Government Energy Investment


Pew poll shows more support for renewable energy than offshore drilling
 ~ A recent poll by Pew Research shows that support for renewable energy investment by government is declining, especially among Republicans and right-leaning independents.

In this winter of budgetary discontent, declining support is not terribly surprising, and it is still the case that the great majority (a landslide 68%) of the public supports not just continued, but increased government investment in renewable energy development. (And even 53% of Republicans support increased funding.)

What is surprising, however, is the framing of the question. Those opposed consider such funding unnecessary. Not unaffordable, not a lower spending priority, not because renewable technology won't work, not even because of Solyndra. No, because it is unnecessary; opponents think renewable technology will be developed anyway without government support:

The latest national survey by the Pew Research Center for the People & the Press and The Washington Post, conducted Nov. 3-6 among 1,005 adults, finds that a narrow majority of the public (52%) thinks that government investment is necessary to develop new energy technology. About four-in-ten (39%) say that businesses will produce needed energy technology without government support.
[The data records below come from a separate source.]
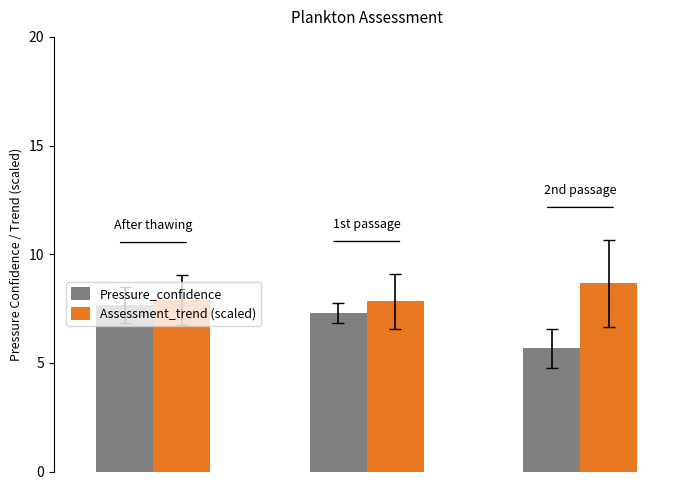

What is the minimum value for Pressure_confidence?

5.7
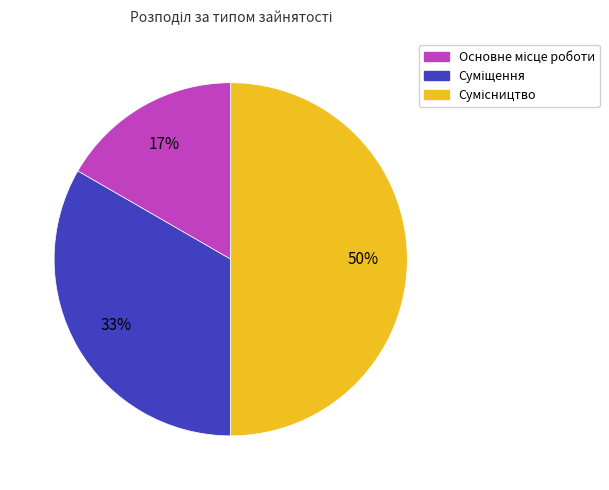

To the nearest percent, what is the difference between the largest and smallest slice percentages?

33%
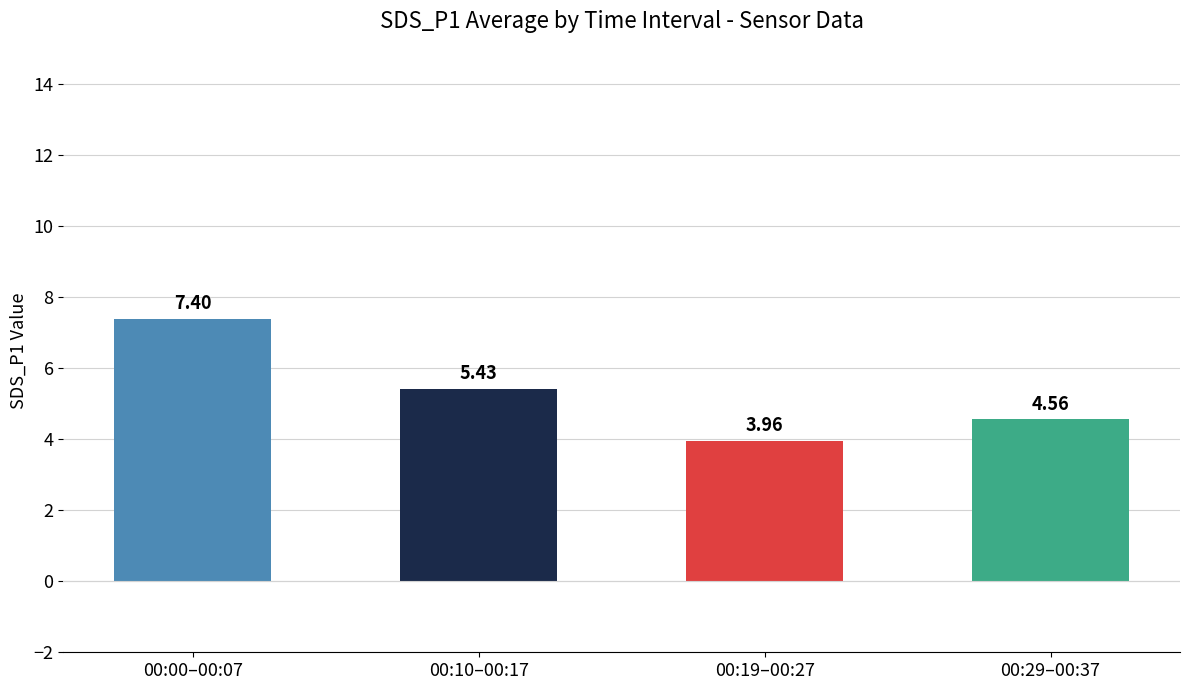

What is the difference between the second highest and second lowest values?

0.9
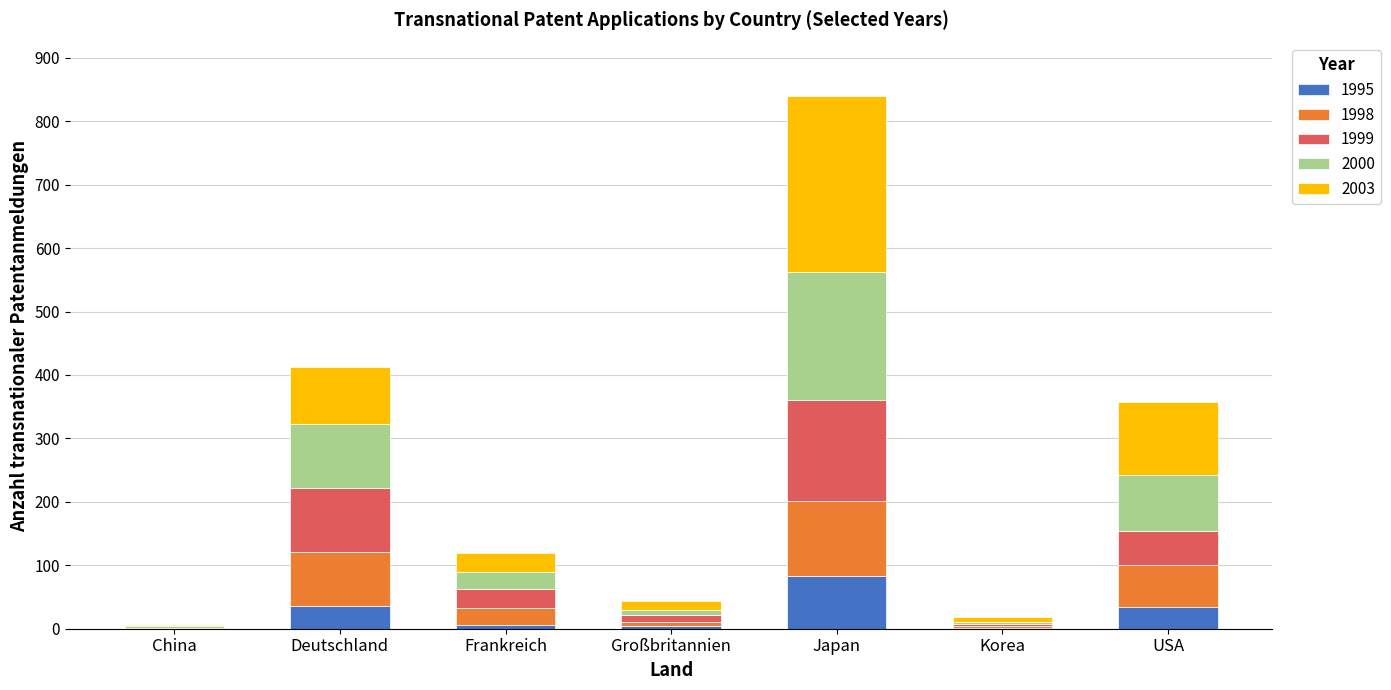

At which label does 1995 reach its peak?

Japan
On this measure there also is a large partisan divide. Two-thirds (68%) of Democrats and Democratic leaners say government investment in new energy is necessary. Most Republicans and GOP leaners (59%) say businesses will produce technology without government investment.
The opponents are likely right. Renewable energy will be developed with or without government support. It's just that without the support it will take longer, and probably will largely occur in other countries which will reap the rewards of that investment in long term global competitiveness, economic vitality and jobs.

It is deeply ironic that this criterion of necessity is not applied to other recipients of government grants and tax subsidies. Somehow, the fact that oil and gas subsidies are manifestly unnecessary does not diminish the strident support for continued (and much greater taxpayer) expenditure on fossil fuels. I'm pretty sure that Big Oil will continue their energy development without government support, especially with the profits they're enjoying lately.

How can we ever have a rational energy policy if we use different criteria and different metrics for the different alternatives?